Detention facilities identified in the report include three sites in Omdurman, two in Port Sudan—which has become the de facto capital of the SAF-aligned transitional government—and at least one facility in the contested city of El Fasher, where fighting with RSF forces has been heaviest.

Perhaps most disturbing are the testimonies describing conditions inside these facilities. They held us in a room with no windows, no food for three days, and guards who told us we would be shot if we complained, one witness, a 24-year-old teacher from Omdurman, told HRW researchers. The witness said he was eventually released after a local tribal elder intervened—but that 11 others held alongside him remained in custody without explanation.

**The War the Detentions Cannot Hide**

The arbitrary detentions are occurring against the backdrop of a war that has defied all attempts at resolution. The conflict, which erupted in April 2023 when RSF commander Mohamed Hamdan Daglo (known as Hemedti) moved to seize power from the Sudanese Armed Forces led by General Abdel Fattah al-Burhan, has killed an estimated 150,000 people and displaced more than 12 million—the largest displacement crisis in the world today.

Repeated ceasefire agreements brokered by the African Union, Saudi Arabia, and the United States have collapsed within days of signing. The most recent attempt, in January 2026, broke down over disagreements about the integration of RSF forces into the regular army—a key sticking point that both sides appear unwilling to concede.

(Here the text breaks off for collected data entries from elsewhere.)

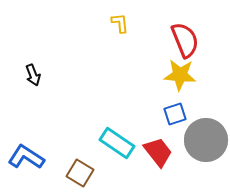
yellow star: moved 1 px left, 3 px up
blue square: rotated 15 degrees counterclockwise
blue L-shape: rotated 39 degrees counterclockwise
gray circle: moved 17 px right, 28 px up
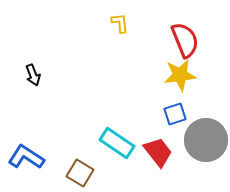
yellow star: rotated 12 degrees counterclockwise
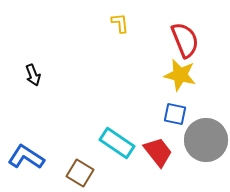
yellow star: rotated 20 degrees clockwise
blue square: rotated 30 degrees clockwise
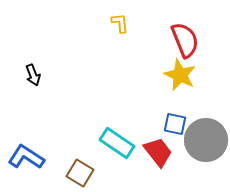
yellow star: rotated 12 degrees clockwise
blue square: moved 10 px down
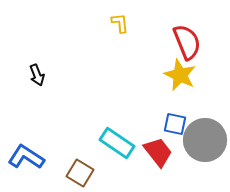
red semicircle: moved 2 px right, 2 px down
black arrow: moved 4 px right
gray circle: moved 1 px left
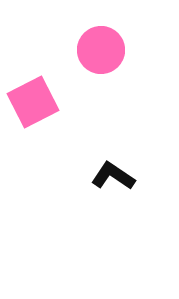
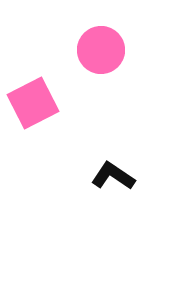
pink square: moved 1 px down
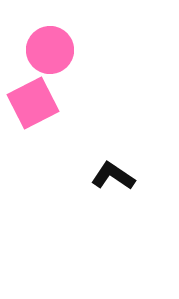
pink circle: moved 51 px left
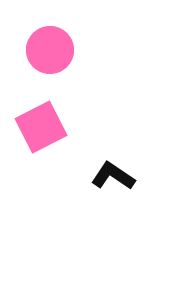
pink square: moved 8 px right, 24 px down
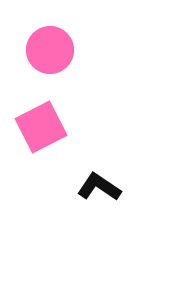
black L-shape: moved 14 px left, 11 px down
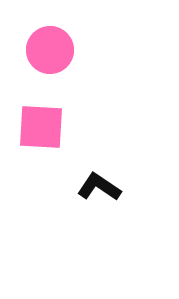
pink square: rotated 30 degrees clockwise
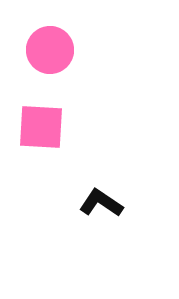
black L-shape: moved 2 px right, 16 px down
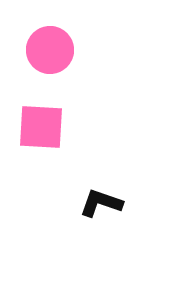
black L-shape: rotated 15 degrees counterclockwise
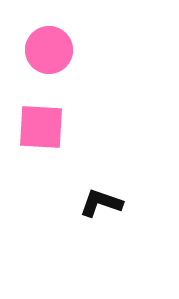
pink circle: moved 1 px left
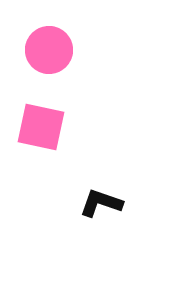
pink square: rotated 9 degrees clockwise
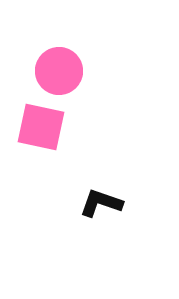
pink circle: moved 10 px right, 21 px down
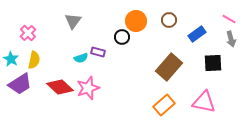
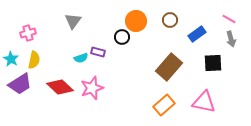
brown circle: moved 1 px right
pink cross: rotated 28 degrees clockwise
pink star: moved 4 px right
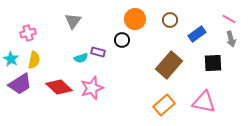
orange circle: moved 1 px left, 2 px up
black circle: moved 3 px down
brown rectangle: moved 2 px up
red diamond: moved 1 px left
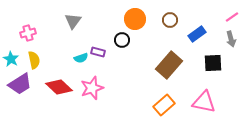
pink line: moved 3 px right, 2 px up; rotated 64 degrees counterclockwise
yellow semicircle: rotated 24 degrees counterclockwise
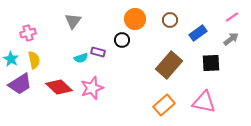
blue rectangle: moved 1 px right, 1 px up
gray arrow: rotated 112 degrees counterclockwise
black square: moved 2 px left
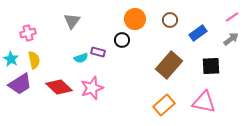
gray triangle: moved 1 px left
black square: moved 3 px down
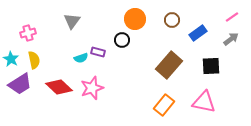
brown circle: moved 2 px right
orange rectangle: rotated 10 degrees counterclockwise
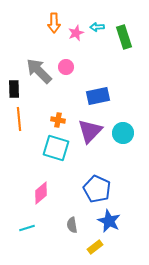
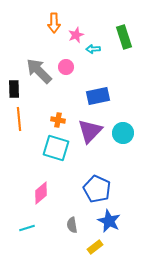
cyan arrow: moved 4 px left, 22 px down
pink star: moved 2 px down
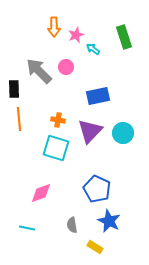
orange arrow: moved 4 px down
cyan arrow: rotated 40 degrees clockwise
pink diamond: rotated 20 degrees clockwise
cyan line: rotated 28 degrees clockwise
yellow rectangle: rotated 70 degrees clockwise
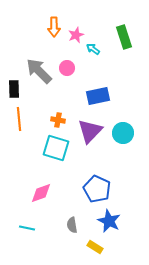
pink circle: moved 1 px right, 1 px down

Into this void steps the arbitrary detention programme. Human Rights Watch argues that the pattern of detentions is consistent not with security screening—a legitimate practice during civil wars—but with a deliberate campaign to intimidate civilian populations in SAF-controlled areas and to eliminate potential sources of support for the RSF or for popular resistance.

**International Response: Condemnation Without Consequence**

The HRW report has drawn condemnation from the United States, the European Union, and the United Nations mission in Sudan. But observers note that condemnation without targeted sanctions has done little to change behaviour on the ground. The US State Department imposed limited sanctions on RSF commanders in 2024 but has not applied equivalent pressure on SAF officers implicated in abuses.

China, Sudan’s largest trading partner and a key arms supplier to the SAF, has blocked two UN Security Council attempts to impose an arms embargo on warring parties. Russia’s Wagner successor group—now officially integrated into the Russian Ministry of Defence as Africa Corps—has deployed fighters in support of the SAF in several battles, according to Western intelligence assessments.

African institutions have been equally paralysed. The African Union’s attempts at mediation have been hampered by deep divisions among member states over which faction to support, with Egypt and the UAE pursuing competing geopolitical agendas that have muddied the diplomatic waters.

**What Comes Next**

Human Rights Watch has called on the SAF to immediately release all arbitrarily detained civilians, to allow independent monitors access to detention facilities, and to refer cases of torture and enforced disappearance to civilian judicial authorities. The report also urges the UN Human Rights Council to establish a dedicated investigative mechanism for Sudan—a step that would mirror the bodies created for Ukraine, Myanmar, and Ethiopia’s Tigray conflict.

Whether any of these calls will translate into action is deeply uncertain. In the meantime, families of the detained continue to gather outside military installations, holding photographs of their loved ones and begging for information. The war has no end in sight. The detention machine, HRW makes clear, is running in parallel—and with it the quiet destruction of lives that may never be counted.